:: EXERCISE INSTRUCTIONS ::
Transcribe the stretch of the listing from the line containing "the Public Interest](youtube>mNtOkrBr4IQ?small)**" through the line containing "10 IPR 53__", reproducing each line precisely.

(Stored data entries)
***

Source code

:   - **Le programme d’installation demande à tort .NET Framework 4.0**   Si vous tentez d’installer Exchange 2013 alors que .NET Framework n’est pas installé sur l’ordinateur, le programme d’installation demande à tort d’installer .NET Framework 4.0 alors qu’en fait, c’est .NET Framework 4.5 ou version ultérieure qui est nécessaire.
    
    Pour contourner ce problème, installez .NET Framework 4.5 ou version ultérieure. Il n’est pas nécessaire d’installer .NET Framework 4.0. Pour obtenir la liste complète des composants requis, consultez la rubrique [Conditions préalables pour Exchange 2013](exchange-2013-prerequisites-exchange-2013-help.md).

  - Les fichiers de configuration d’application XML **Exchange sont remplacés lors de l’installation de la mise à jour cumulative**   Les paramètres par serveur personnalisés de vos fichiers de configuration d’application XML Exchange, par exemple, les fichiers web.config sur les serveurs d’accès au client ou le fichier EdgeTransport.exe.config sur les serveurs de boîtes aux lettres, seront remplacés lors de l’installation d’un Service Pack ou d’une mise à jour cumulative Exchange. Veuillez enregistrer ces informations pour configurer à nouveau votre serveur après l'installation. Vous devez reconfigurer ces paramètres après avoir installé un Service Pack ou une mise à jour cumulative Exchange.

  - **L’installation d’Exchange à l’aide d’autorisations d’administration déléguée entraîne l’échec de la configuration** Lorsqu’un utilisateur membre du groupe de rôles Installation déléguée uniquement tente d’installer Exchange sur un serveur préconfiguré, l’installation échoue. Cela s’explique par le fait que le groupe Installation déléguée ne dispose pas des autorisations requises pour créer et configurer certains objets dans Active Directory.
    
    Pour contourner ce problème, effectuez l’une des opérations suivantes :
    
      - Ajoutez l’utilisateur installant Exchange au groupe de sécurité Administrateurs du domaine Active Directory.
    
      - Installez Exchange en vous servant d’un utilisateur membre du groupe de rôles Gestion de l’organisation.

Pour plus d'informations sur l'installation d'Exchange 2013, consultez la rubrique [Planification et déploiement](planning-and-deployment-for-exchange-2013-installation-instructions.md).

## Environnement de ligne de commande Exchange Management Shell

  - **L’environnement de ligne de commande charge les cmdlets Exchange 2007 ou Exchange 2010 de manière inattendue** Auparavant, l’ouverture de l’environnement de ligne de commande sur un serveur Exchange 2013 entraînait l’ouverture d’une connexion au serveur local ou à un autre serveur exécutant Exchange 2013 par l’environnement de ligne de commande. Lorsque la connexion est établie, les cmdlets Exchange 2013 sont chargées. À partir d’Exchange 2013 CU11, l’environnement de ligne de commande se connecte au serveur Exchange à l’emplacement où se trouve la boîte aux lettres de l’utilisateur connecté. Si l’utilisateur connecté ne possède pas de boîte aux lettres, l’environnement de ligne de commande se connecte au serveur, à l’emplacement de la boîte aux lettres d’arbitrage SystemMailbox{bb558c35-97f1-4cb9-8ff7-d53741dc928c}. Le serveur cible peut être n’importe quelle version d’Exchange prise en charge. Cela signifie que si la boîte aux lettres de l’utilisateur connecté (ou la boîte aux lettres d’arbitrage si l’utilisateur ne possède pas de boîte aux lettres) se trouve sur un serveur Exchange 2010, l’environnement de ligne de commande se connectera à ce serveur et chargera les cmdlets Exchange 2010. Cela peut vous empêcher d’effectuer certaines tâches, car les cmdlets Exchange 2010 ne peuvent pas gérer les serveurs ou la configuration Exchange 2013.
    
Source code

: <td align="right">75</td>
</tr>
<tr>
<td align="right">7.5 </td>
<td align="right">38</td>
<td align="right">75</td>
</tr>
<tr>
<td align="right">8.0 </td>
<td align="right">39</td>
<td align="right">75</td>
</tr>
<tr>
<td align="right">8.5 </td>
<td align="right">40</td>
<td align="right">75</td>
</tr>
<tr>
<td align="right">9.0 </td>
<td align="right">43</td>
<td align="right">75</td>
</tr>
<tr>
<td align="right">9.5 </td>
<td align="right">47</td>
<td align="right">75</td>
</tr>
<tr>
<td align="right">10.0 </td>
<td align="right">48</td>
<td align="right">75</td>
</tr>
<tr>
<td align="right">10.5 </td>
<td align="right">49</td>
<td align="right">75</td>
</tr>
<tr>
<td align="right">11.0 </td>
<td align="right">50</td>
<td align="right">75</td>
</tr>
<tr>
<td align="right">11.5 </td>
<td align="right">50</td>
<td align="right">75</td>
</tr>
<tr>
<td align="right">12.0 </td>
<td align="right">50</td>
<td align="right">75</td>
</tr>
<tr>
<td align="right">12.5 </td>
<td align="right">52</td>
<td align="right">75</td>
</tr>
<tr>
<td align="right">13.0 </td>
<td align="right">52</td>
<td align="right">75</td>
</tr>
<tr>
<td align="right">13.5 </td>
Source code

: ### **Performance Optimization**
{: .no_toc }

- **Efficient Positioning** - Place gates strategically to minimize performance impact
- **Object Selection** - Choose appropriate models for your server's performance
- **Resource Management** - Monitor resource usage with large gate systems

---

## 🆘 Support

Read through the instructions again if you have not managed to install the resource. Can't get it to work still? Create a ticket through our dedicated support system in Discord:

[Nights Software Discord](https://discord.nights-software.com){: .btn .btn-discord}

***

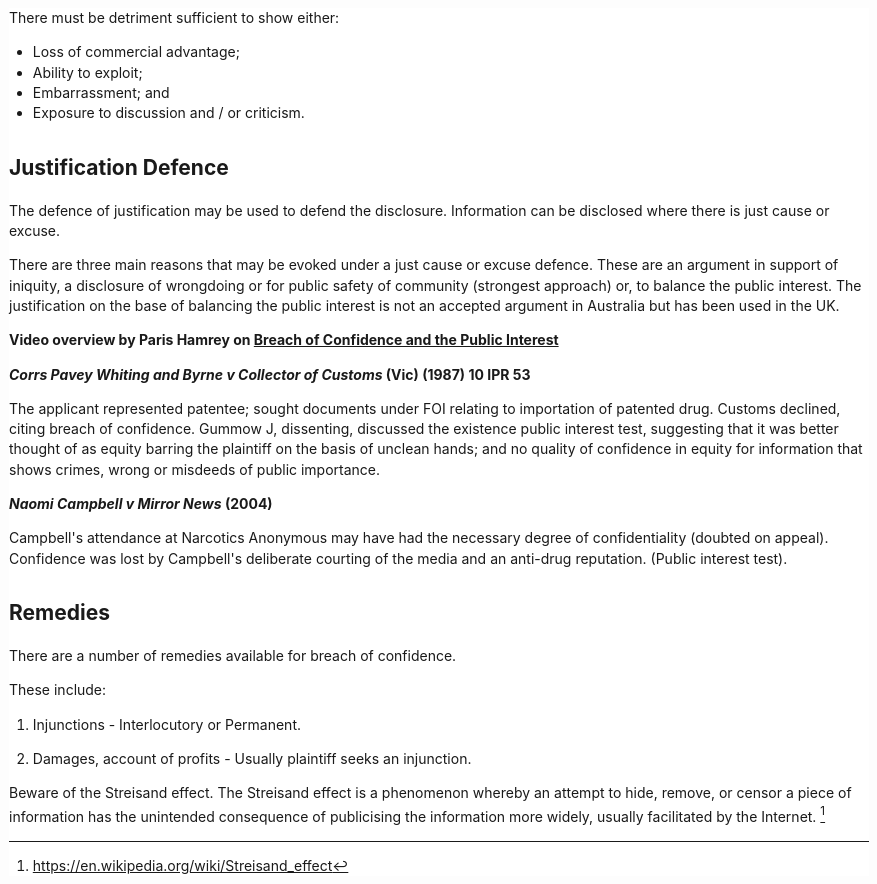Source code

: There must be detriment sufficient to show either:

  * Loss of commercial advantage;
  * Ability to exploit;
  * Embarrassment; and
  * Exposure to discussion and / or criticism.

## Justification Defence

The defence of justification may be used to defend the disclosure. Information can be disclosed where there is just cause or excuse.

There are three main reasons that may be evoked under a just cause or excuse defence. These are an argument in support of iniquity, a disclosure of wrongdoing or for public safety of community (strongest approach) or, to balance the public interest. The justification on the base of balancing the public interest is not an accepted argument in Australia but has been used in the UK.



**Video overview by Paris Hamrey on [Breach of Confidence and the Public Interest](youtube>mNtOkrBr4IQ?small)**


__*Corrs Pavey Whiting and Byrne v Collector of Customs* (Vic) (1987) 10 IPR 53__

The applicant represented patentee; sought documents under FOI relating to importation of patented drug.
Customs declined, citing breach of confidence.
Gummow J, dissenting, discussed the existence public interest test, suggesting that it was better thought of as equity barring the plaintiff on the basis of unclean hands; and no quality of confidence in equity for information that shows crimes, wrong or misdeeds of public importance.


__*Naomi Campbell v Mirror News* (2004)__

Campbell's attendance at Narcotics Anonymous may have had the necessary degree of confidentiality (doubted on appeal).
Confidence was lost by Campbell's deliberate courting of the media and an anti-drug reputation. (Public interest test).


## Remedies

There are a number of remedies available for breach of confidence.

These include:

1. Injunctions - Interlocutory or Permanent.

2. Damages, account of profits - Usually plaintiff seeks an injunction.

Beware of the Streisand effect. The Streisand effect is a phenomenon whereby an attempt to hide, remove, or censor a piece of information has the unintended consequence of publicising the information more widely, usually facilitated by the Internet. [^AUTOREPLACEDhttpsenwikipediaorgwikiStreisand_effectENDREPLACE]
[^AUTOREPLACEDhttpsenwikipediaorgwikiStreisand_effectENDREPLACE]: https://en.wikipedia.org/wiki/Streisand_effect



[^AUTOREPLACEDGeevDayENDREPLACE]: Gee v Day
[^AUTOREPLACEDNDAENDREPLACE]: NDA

***

:: RESULT FOR THIS EXERCISE ::
**Video overview by Paris Hamrey on [Breach of Confidence and the Public Interest](youtube>mNtOkrBr4IQ?small)**


__*Corrs Pavey Whiting and Byrne v Collector of Customs* (Vic) (1987) 10 IPR 53__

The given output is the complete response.